A word-for-word copy of the records below is needed, without the images.

Photos with located objects:
________________________________________

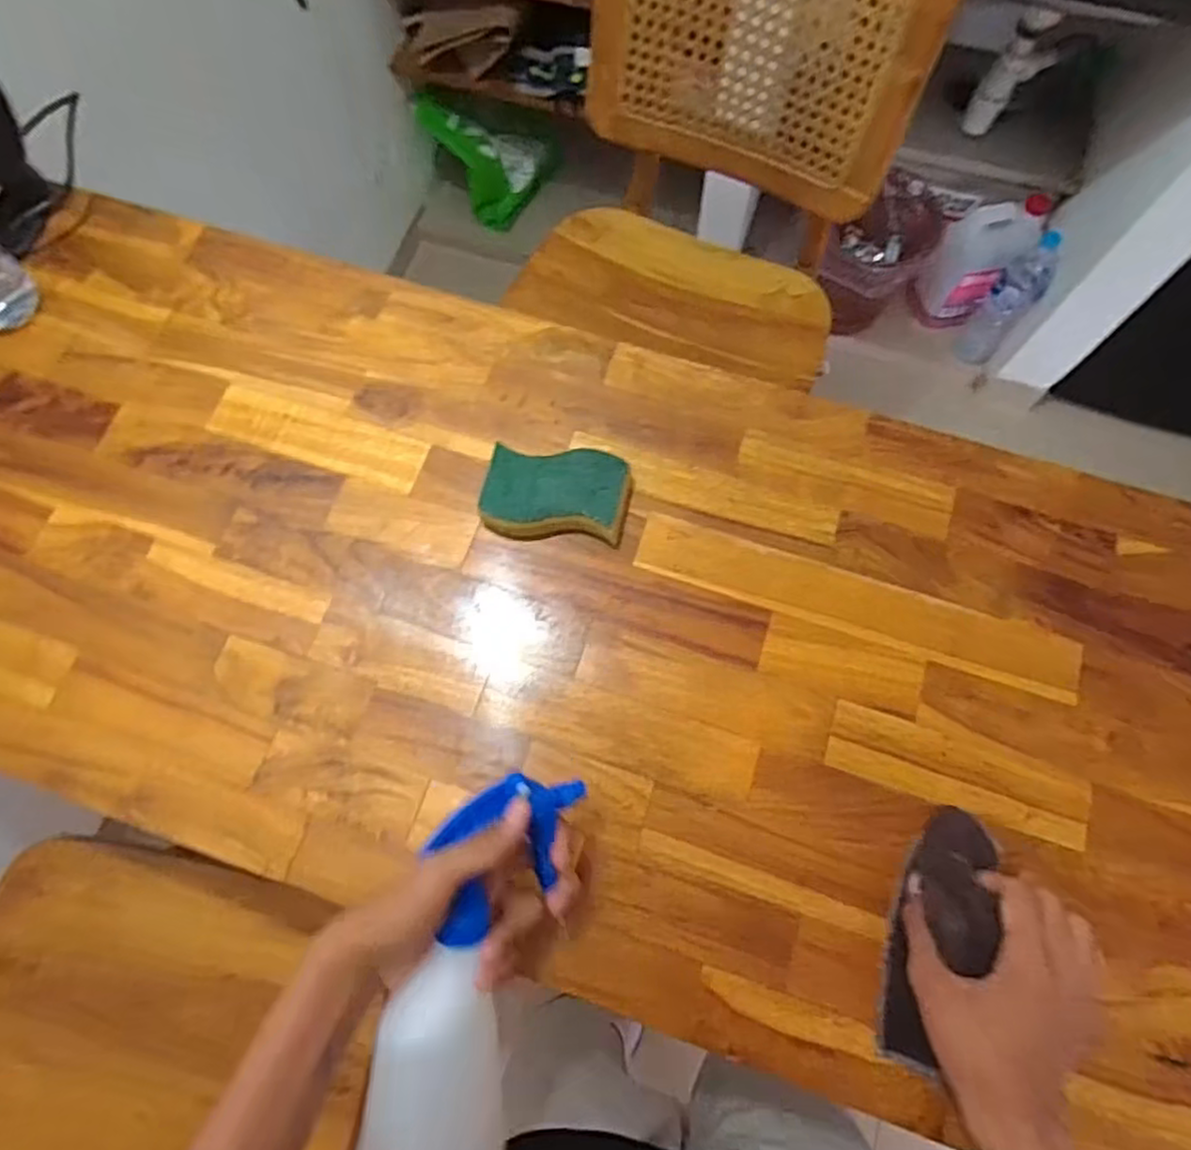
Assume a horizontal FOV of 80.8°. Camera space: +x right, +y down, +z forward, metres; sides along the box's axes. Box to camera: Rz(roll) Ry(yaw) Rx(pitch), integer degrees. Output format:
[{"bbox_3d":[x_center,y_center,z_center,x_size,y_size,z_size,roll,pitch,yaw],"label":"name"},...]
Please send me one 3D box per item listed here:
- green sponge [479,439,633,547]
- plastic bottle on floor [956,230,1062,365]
[{"bbox_3d":[-0.031,-0.062,0.558,0.118,0.038,0.068,2,70,1],"label":"green sponge"},{"bbox_3d":[0.875,-0.574,1.482,0.076,0.299,0.096,-41,75,-13],"label":"plastic bottle on floor"}]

________________________________________

**Solved exercise:**
Assume a horizontal FOV of 80.8°. Camera space: +x right, +y down, +z forward, metres; sides along the box's axes. Box to camera: Rz(roll) Ry(yaw) Rx(pitch), integer degrees. Output format:
[{"bbox_3d":[x_center,y_center,z_center,x_size,y_size,z_size,roll,pitch,yaw],"label":"name"},...]
Please send me one 3D box per item listed here:
- green sponge [479,439,633,547]
- plastic bottle on floor [956,230,1062,365]
[{"bbox_3d":[-0.031,-0.062,0.558,0.118,0.038,0.068,2,70,1],"label":"green sponge"},{"bbox_3d":[0.875,-0.574,1.482,0.076,0.299,0.096,-41,75,-13],"label":"plastic bottle on floor"}]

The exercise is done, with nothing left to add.